Castelli had begun by selling paintings from his own collection; he also approached several young artists whose work interested him. In March 1957, after the Jewish Museum show, Castelli went to Pearl Street to invite Robert Rauschenberg to show at his gallery. In passing, Castelli mentioned that he had seen a painting by someone with the peculiar name of Jasper Johns, and that he would like to meet the artist. “Well, that’s very easy,” Rauschenberg said, “he’s downstairs.”

“I walked into the studio,” Castelli recalled, “and there was this attractive, very shy young man, and all these paintings. It was astonishing, a complete body of work. It was the most incredible thing I’ve ever seen in my life.”

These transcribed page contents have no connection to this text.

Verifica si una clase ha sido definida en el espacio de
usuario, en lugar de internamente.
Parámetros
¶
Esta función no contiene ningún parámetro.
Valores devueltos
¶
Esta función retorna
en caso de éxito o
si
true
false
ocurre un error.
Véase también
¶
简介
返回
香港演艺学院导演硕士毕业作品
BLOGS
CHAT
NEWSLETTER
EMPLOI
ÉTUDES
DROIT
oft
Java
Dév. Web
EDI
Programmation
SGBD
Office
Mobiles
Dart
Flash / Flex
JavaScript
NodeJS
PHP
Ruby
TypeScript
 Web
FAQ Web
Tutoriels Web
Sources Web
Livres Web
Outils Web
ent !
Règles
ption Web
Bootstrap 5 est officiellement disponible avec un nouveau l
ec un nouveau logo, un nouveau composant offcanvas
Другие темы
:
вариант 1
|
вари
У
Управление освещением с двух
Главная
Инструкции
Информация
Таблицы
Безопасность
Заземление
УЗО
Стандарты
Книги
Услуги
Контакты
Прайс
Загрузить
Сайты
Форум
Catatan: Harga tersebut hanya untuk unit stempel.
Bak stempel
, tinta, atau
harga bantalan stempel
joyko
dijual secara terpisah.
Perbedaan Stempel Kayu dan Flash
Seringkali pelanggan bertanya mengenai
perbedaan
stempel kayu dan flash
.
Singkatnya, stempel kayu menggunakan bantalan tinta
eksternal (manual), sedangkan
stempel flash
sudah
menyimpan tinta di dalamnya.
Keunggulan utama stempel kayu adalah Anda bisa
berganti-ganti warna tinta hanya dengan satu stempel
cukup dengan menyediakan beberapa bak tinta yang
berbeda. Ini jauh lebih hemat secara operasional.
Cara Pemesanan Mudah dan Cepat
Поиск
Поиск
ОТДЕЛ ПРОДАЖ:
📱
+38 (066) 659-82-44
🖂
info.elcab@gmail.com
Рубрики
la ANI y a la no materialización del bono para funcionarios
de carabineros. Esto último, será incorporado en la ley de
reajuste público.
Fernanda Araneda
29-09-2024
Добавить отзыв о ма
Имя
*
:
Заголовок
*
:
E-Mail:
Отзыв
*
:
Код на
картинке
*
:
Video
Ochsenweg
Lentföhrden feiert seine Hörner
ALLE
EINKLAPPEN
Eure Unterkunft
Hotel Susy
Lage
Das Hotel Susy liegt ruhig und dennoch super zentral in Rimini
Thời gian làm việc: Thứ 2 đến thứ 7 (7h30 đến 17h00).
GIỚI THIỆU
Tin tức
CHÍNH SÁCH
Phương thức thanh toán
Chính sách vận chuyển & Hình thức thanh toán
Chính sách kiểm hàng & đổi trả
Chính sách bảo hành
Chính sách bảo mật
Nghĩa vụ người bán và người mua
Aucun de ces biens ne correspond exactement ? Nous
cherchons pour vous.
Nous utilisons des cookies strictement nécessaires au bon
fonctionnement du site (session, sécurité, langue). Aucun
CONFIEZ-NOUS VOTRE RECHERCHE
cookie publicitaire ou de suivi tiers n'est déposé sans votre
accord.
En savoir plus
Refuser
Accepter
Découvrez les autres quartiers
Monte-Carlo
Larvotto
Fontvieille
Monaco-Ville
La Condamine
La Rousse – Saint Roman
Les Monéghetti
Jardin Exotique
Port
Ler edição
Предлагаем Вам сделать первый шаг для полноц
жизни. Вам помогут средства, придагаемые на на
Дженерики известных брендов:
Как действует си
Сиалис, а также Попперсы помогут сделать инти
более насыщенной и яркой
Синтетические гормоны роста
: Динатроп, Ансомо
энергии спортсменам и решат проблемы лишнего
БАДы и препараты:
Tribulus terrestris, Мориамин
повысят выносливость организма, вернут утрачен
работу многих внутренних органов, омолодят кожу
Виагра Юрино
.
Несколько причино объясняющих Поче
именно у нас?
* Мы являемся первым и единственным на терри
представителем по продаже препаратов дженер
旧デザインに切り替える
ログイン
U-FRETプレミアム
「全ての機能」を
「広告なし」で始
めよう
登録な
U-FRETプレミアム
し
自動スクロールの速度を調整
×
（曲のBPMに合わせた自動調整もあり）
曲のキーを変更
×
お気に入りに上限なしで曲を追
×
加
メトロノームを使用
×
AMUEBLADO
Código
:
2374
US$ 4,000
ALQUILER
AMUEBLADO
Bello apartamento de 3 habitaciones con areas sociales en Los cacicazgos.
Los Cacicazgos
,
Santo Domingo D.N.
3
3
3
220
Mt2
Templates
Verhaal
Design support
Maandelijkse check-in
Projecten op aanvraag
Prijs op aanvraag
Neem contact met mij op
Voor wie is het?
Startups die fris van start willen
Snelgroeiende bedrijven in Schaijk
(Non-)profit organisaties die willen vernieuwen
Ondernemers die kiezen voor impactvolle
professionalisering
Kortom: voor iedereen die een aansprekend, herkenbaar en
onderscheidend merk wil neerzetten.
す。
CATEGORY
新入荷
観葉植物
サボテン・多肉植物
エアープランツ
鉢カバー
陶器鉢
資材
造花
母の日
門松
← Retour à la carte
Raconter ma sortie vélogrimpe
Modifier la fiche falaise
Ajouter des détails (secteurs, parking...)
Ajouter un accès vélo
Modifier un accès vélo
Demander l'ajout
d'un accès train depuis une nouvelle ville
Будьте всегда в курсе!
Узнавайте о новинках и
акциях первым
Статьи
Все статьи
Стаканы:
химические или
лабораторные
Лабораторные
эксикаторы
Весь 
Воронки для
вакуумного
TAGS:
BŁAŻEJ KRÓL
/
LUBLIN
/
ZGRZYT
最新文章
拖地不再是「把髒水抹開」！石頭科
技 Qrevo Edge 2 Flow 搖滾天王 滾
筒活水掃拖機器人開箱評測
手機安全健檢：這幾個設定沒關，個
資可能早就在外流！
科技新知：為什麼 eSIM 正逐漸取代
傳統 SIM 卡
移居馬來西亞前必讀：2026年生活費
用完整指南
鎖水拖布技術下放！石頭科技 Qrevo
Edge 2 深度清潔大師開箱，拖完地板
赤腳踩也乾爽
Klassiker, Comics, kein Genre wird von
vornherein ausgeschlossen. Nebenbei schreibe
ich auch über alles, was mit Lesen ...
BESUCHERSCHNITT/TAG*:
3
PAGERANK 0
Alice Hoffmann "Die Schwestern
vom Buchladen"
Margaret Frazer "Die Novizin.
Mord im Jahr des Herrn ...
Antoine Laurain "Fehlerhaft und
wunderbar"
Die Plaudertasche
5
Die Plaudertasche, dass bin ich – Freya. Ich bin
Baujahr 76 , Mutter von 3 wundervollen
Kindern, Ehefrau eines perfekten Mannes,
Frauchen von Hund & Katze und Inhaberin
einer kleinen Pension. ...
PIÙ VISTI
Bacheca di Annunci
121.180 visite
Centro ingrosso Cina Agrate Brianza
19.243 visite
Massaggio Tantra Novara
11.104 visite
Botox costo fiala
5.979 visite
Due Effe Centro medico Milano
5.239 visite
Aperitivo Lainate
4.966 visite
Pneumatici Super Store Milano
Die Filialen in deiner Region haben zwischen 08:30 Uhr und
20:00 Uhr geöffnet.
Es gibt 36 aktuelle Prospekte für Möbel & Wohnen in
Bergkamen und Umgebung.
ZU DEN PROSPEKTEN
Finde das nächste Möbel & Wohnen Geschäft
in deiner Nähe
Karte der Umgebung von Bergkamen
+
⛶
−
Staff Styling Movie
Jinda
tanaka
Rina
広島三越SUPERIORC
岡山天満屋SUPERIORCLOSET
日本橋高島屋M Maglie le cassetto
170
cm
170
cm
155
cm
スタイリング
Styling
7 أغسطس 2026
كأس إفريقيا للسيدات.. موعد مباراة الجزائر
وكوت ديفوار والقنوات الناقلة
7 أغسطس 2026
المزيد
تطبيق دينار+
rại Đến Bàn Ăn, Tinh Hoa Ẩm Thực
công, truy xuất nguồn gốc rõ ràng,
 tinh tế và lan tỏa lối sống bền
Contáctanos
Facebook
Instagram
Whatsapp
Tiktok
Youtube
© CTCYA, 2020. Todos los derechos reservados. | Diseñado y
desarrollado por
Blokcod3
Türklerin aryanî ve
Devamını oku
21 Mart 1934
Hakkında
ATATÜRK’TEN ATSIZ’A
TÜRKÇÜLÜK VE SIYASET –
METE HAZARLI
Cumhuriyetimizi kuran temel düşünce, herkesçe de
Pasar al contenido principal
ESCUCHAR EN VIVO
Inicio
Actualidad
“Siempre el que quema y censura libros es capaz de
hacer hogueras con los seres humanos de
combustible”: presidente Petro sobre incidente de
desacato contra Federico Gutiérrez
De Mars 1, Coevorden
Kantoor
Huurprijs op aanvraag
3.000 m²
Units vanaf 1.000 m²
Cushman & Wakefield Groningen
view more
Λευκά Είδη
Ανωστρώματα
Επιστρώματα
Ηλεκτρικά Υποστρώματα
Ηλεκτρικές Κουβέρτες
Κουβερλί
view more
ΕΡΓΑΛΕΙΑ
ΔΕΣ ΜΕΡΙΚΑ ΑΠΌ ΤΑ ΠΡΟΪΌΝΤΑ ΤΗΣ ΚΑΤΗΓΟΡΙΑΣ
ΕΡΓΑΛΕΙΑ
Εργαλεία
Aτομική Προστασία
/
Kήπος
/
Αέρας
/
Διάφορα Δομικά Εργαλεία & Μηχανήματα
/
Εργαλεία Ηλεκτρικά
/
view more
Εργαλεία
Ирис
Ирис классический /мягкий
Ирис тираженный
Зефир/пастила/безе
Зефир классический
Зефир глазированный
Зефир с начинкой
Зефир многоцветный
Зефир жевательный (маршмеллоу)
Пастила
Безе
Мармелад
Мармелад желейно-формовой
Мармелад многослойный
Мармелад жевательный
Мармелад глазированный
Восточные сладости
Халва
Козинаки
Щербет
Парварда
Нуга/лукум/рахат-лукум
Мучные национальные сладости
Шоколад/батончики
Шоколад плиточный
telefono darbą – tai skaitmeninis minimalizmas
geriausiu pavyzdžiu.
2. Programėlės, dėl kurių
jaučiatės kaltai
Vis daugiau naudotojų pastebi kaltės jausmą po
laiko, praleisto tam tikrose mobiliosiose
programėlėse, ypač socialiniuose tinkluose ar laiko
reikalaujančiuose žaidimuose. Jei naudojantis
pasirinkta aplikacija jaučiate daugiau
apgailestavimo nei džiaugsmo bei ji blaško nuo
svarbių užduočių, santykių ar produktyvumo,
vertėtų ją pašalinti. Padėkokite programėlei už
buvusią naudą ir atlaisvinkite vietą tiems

For Johns, who did not want to be associated with any particular group of painters, Castelli’s gallery was ideal, since it was new and had no specific identity. Castelli showed Johns’ Flag (1955) in a group show at his gallery later in 1957, and in 1958 he gave Johns his first one-man show. Here Johns displayed the result of more than three years of sustained effort: his flags, his targets, his numbers and alphabets. Johns became “an overnight sensation,” and was immediately plunged into a critical controversy that continued for several years.

To understand the controversy, one must recall the attitude of the New York art world in the middle 1950s. Abstract Expressionism – that movement which took as its fundamental tenet the necessity of communicating subjective content through an abstract art – reigned supreme in the city. The importance of Abstract Expressionism was confirmed by the fact that, for the first time in history, an indigenous American art movement had gained international significance.

The New York art world cherished Abstract Expressionism; it was almost impossible to conceive of anything else, to imagine any other premise for painting. As Rauschenberg said of that time, a young painter had “to start every day moving out from Jackson Pollock and Willem de Kooning, which is sort of a long way to have to start from.” The burden was very heavy.

At the same time, the second generation of Abstract Expressionist painters were often perceived to have “slavishly imitated” their predecessors. The early shock and excitement of the movement were gone. “As the art market was glutted with the works of de Kooning’s admirers, the real achievements of de Kooning and his generation were becoming obscured.” There was a sense of waiting for something fresh and new, and newly provocative.

Johns provided the provocation. His assured and finely worked paintings of flags and targets offered an alternative to Abstract Expressionism, and reintroduced representation – the recognizable image – into painting.